Este lunes, el monasterio de Poblet se convirtió en el escenario de un emotivo homenaje a Jaume I, justo cuando se cumplen 750 años de su fallecimiento. La Obra Cultural Balear (OCB) no quiso perder la oportunidad de recordar a este monarca que dejó una huella imborrable en nuestra historia. Junto a ellos, representantes de Baleares, Catalunya y el País Valencià se unieron para rendir tributo al rey que impulsó la conquista de Mallorca y València, reafirmando su compromiso con la lengua y la cultura que compartimos.

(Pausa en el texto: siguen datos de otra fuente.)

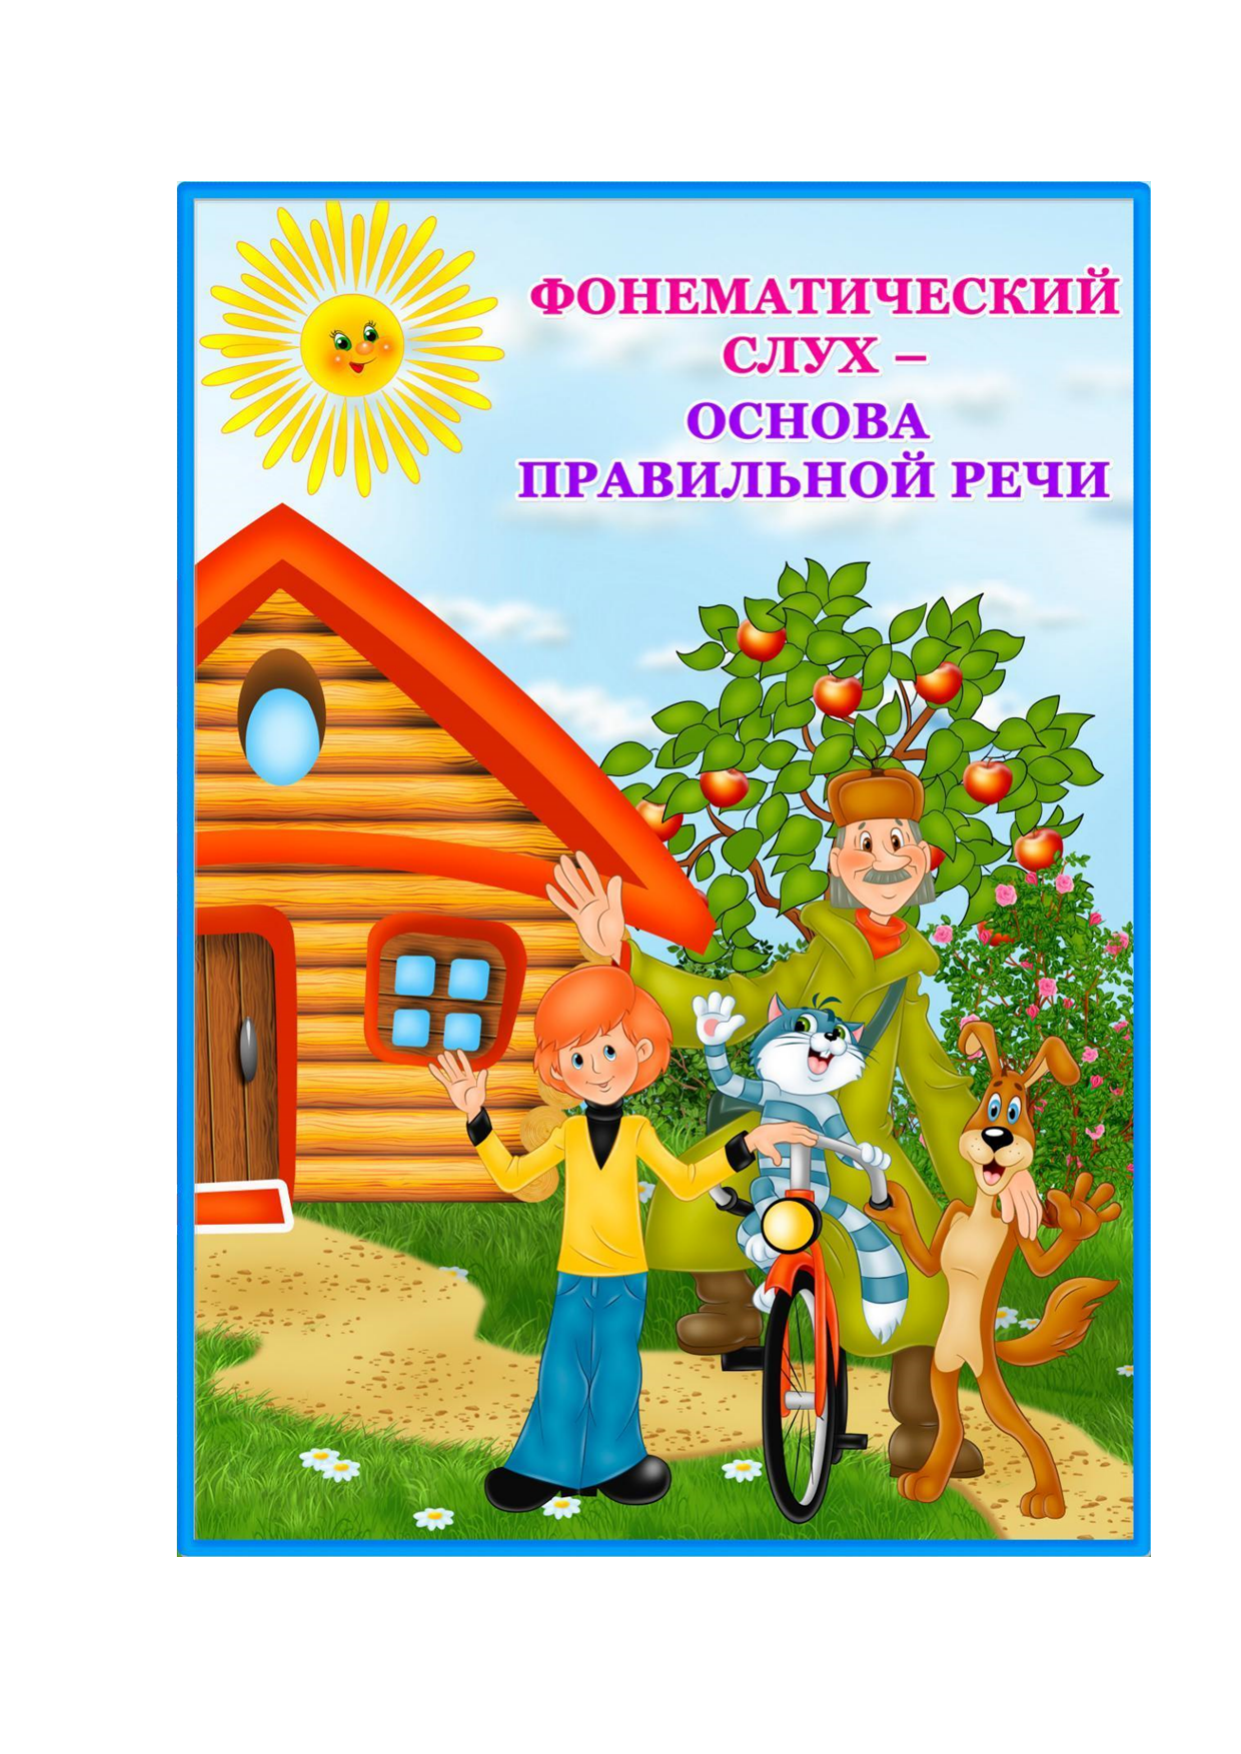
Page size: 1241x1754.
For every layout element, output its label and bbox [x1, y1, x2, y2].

picture [176, 181, 1151, 1557]
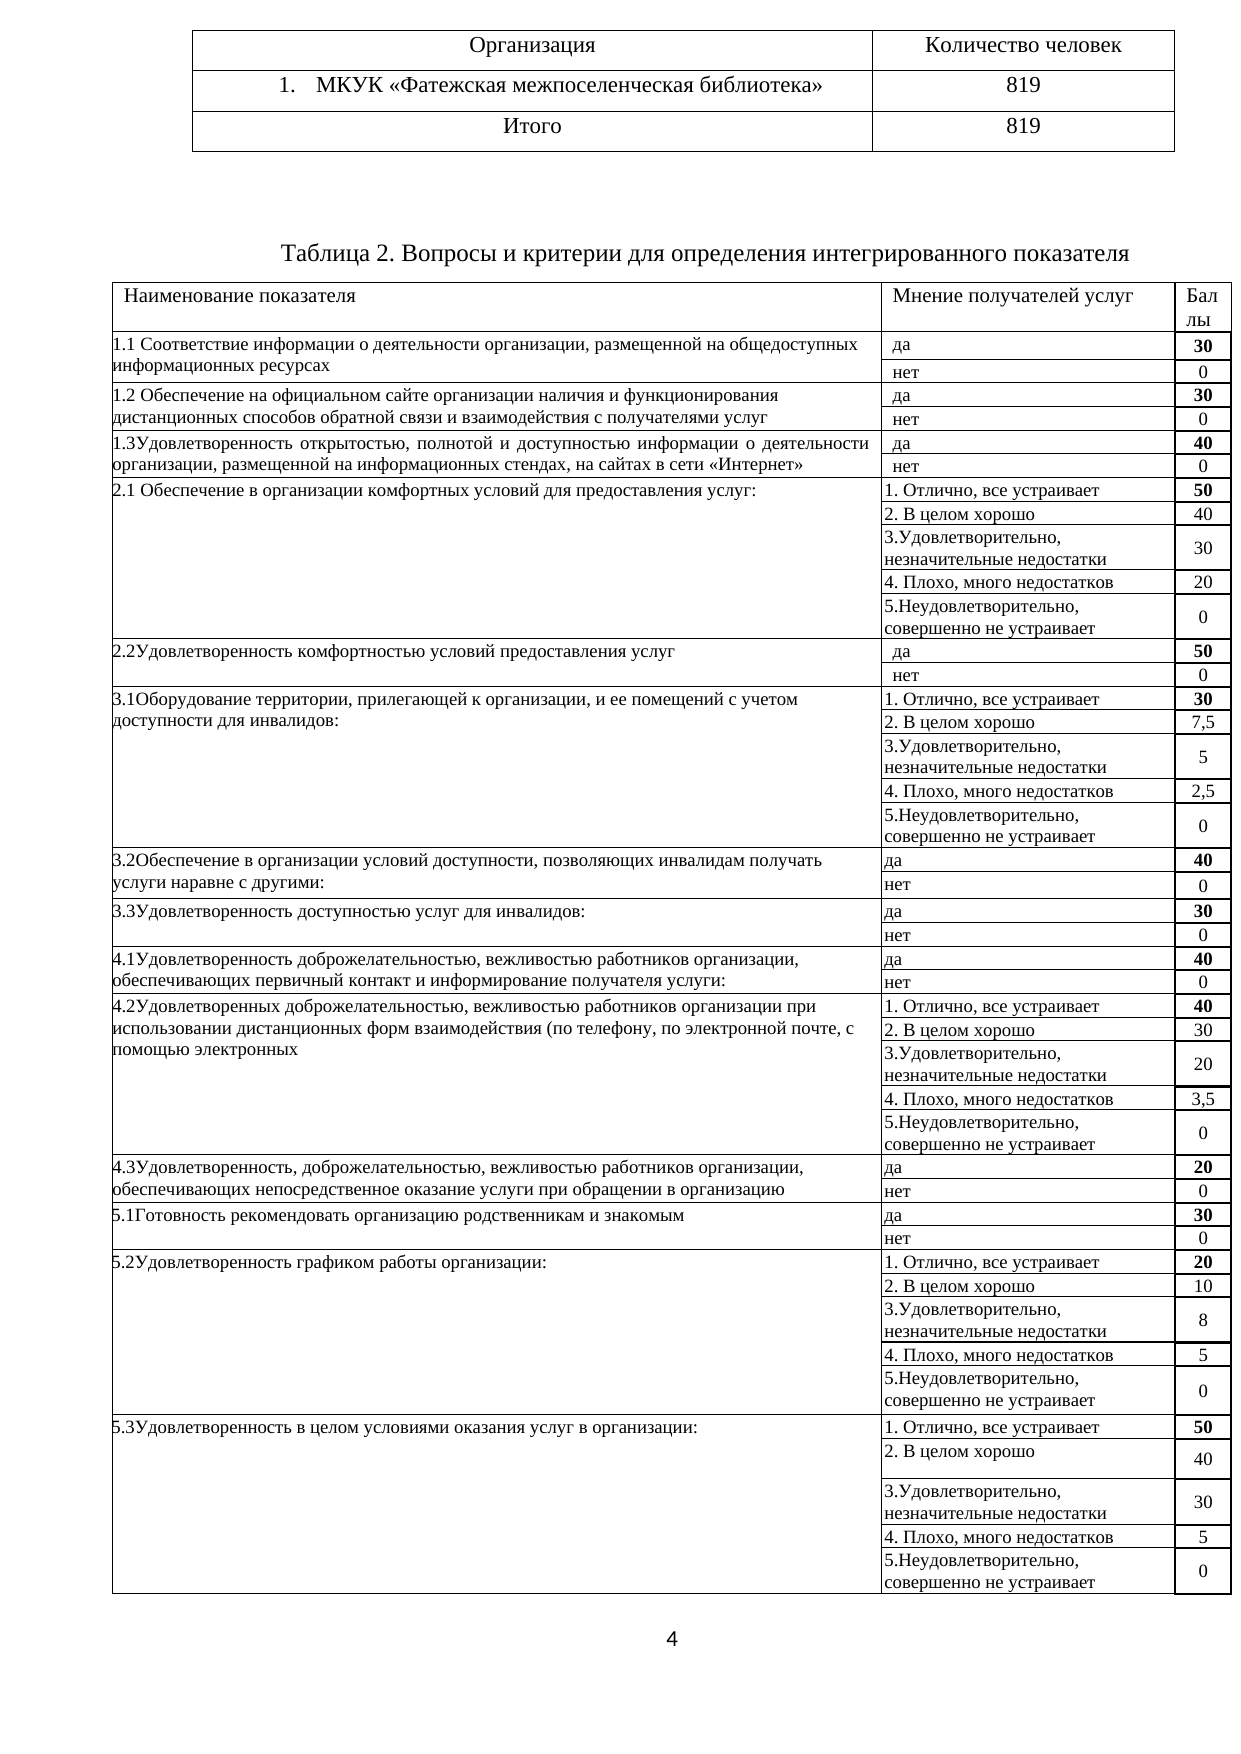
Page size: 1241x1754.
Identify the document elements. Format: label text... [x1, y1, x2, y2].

text Таблица 2. Вопросы и критерии для определения интегрированного показателя [192, 238, 1152, 267]
table_cell 7,5 [1176, 711, 1230, 733]
table_cell 2. В целом хорошо [882, 710, 1174, 733]
table_cell нет [882, 1179, 1174, 1202]
table_cell 2. В целом хорошо [882, 1018, 1174, 1040]
table_cell 3.1Оборудование территории, прилегающей к организации, и ее помещений с учетом доступности для инвалидов: [113, 687, 881, 847]
table_cell 30 [1176, 333, 1230, 359]
table_cell 30 [1176, 900, 1230, 922]
table_header Количество человек [873, 31, 1174, 70]
table_cell 0 [1176, 1227, 1230, 1249]
table_cell 4. Плохо, много недостатков [882, 1343, 1174, 1365]
table_cell 50 [1176, 640, 1230, 662]
table_cell 5.Неудовлетворительно, совершенно не устраивает [882, 1366, 1174, 1414]
table_cell 0 [1176, 361, 1230, 382]
table_cell 5.2Удовлетворенность графиком работы организации: [113, 1250, 881, 1414]
table_cell 10 [1176, 1275, 1230, 1296]
table_cell 0 [1176, 804, 1230, 847]
table_cell 3.2Обеспечение в организации условий доступности, позволяющих инвалидам получать услуги наравне с другими: [113, 848, 881, 898]
table_cell 20 [1176, 1042, 1230, 1085]
table_cell 8 [1176, 1298, 1230, 1341]
table_cell 0 [1176, 455, 1230, 477]
table_cell 20 [1176, 571, 1230, 593]
table_cell 40 [1176, 995, 1230, 1017]
table_cell 0 [1176, 664, 1230, 686]
table_cell нет [882, 407, 1174, 429]
table_cell 2. В целом хорошо [882, 502, 1174, 524]
table_cell нет [882, 454, 1174, 477]
table_cell 2,5 [1176, 780, 1230, 802]
table_cell 2.2Удовлетворенность комфортностью условий предоставления услуг [113, 639, 881, 686]
table_cell 4.2Удовлетворенных доброжелательностью, вежливостью работников организации при использовании дистанционных форм взаимодействия (по телефону, по электронной почте, с помощью электронных [113, 994, 881, 1154]
table_cell 30 [1176, 526, 1230, 569]
table_cell 5.Неудовлетворительно, совершенно не устраивает [882, 594, 1174, 638]
table_cell 4. Плохо, много недостатков [882, 779, 1174, 802]
table_cell 40 [1176, 1440, 1230, 1478]
table_cell 0 [1176, 1180, 1230, 1202]
table_cell 4.3Удовлетворенность, доброжелательностью, вежливостью работников организации, обеспечивающих непосредственное оказание услуги при обращении в организацию [113, 1155, 881, 1202]
table_cell да [882, 899, 1174, 922]
table_cell 0 [1176, 408, 1230, 429]
table_cell 20 [1176, 1251, 1230, 1272]
table_cell да [882, 431, 1174, 453]
table_cell 4. Плохо, много недостатков [882, 570, 1174, 593]
table_header Организация [193, 31, 872, 70]
table_cell 0 [1176, 873, 1230, 898]
table_cell 3.3Удовлетворенность доступностью услуг для инвалидов: [113, 899, 881, 946]
table_cell 2. В целом хорошо [882, 1439, 1174, 1478]
table_cell 3.Удовлетворительно, незначительные недостатки [882, 1479, 1174, 1523]
table_cell нет [882, 1226, 1174, 1249]
table_cell 4. Плохо, много недостатков [882, 1525, 1174, 1547]
table_cell нет [882, 663, 1174, 686]
table_cell 30 [1176, 384, 1230, 406]
table_cell 1.1 Соответствие информации о деятельности организации, размещенной на общедоступных информационных ресурсах [113, 332, 881, 382]
table_header Наименование показателя [113, 283, 881, 331]
table_cell 50 [1176, 1416, 1230, 1437]
table_cell 0 [1176, 924, 1230, 946]
table_cell 3.Удовлетворительно, незначительные недостатки [882, 525, 1174, 569]
table_cell 1. Отлично, все устраивает [882, 1415, 1174, 1437]
table_cell 5.1Готовность рекомендовать организацию родственникам и знакомым [113, 1203, 881, 1249]
table_cell 40 [1176, 432, 1230, 453]
table_cell 0 [1176, 1367, 1230, 1414]
table_cell 3,5 [1176, 1088, 1230, 1109]
table_cell 30 [1176, 688, 1230, 709]
table_cell 1.2 Обеспечение на официальном сайте организации наличия и функционирования дистанционных способов обратной связи и взаимодействия с получателями услуг [113, 383, 881, 429]
table_cell 30 [1176, 1480, 1230, 1523]
table_cell 20 [1176, 1156, 1230, 1178]
table_cell 0 [1176, 1111, 1230, 1154]
table_cell 30 [1176, 1204, 1230, 1225]
table_cell 5.Неудовлетворительно, совершенно не устраивает [882, 1548, 1174, 1592]
table_cell 0 [1176, 595, 1230, 638]
table_cell 5 [1176, 1526, 1230, 1547]
table_cell 1.3Удовлетворенность открытостью, полнотой и доступностью информации о деятельности организации, размещенной на информационных стендах, на сайтах в сети «Интернет» [113, 431, 881, 477]
table_cell 40 [1176, 948, 1230, 969]
table_cell нет [882, 360, 1174, 382]
table_cell 4. Плохо, много недостатков [882, 1086, 1174, 1109]
table_cell 5.3Удовлетворенность в целом условиями оказания услуг в организации: [113, 1415, 881, 1592]
table_cell 5.Неудовлетворительно, совершенно не устраивает [882, 803, 1174, 847]
table_cell нет [882, 970, 1174, 993]
table_header Мнение получателей услуг [882, 283, 1174, 331]
table_cell 819 [873, 71, 1174, 111]
table_cell нет [882, 872, 1174, 898]
table_cell 40 [1176, 849, 1230, 871]
table_cell 2.1 Обеспечение в организации комфортных условий для предоставления услуг: [113, 478, 881, 638]
table_cell 2. В целом хорошо [882, 1274, 1174, 1296]
table_cell 4.1Удовлетворенность доброжелательностью, вежливостью работников организации, обеспечивающих первичный контакт и информирование получателя услуги: [113, 947, 881, 993]
table_cell да [882, 947, 1174, 969]
table_cell 1. Отлично, все устраивает [882, 994, 1174, 1017]
table_cell 3.Удовлетворительно, незначительные недостатки [882, 734, 1174, 778]
table_cell 5 [1176, 1344, 1230, 1365]
table_cell да [882, 1203, 1174, 1225]
table_cell да [882, 332, 1174, 359]
table_cell 1. Отлично, все устраивает [882, 1250, 1174, 1272]
table_cell 1. Отлично, все устраивает [882, 478, 1174, 501]
table_cell нет [882, 923, 1174, 946]
table_cell да [882, 383, 1174, 406]
table_cell да [882, 1155, 1174, 1178]
table_cell 40 [1176, 503, 1230, 524]
table_cell 0 [1176, 1549, 1230, 1592]
table_cell 819 [873, 112, 1174, 151]
table_cell да [882, 639, 1174, 662]
table_cell МКУК «Фатежская межпоселенческая библиотека» [193, 71, 872, 111]
table_cell 5.Неудовлетворительно, совершенно не устраивает [882, 1110, 1174, 1154]
table_cell 3.Удовлетворительно, незначительные недостатки [882, 1041, 1174, 1085]
table_cell 3.Удовлетворительно, незначительные недостатки [882, 1297, 1174, 1341]
table_cell Итого [193, 112, 872, 151]
table_cell 5 [1176, 735, 1230, 778]
table_cell 0 [1176, 971, 1230, 993]
table_cell 1. Отлично, все устраивает [882, 687, 1174, 709]
table_cell 30 [1176, 1019, 1230, 1040]
table_cell да [882, 848, 1174, 871]
table_header Баллы [1176, 283, 1231, 331]
table_cell 50 [1176, 479, 1230, 501]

Una ofrenda cargada de significado
El acto, que fue organizado en colaboración con Òmnium Cultural y Acció Cultural del País Valencià, consistió en una emotiva ofrenda floral ante el sepulcro del rey. En palabras del presidente de la OCB, Antoni Llabrés, el legado de Jaume I sigue siendo «un símbolo compartido» para todos nosotros. Su figura resuena con fuerza en los territorios donde se habla catalán, recordándonos la importancia de defender nuestras raíces culturales.
No solo eso; durante esta reunión tan significativa, también se acordó transformar la Federación Llull en una organización europea con un carácter transestatal. ¡Un paso importante! Además, hubo cambios en la presidencia rotatoria, dejando el testigo Antoni Llabrés a Xavier Antich, quien lidera Òmnium Cultural.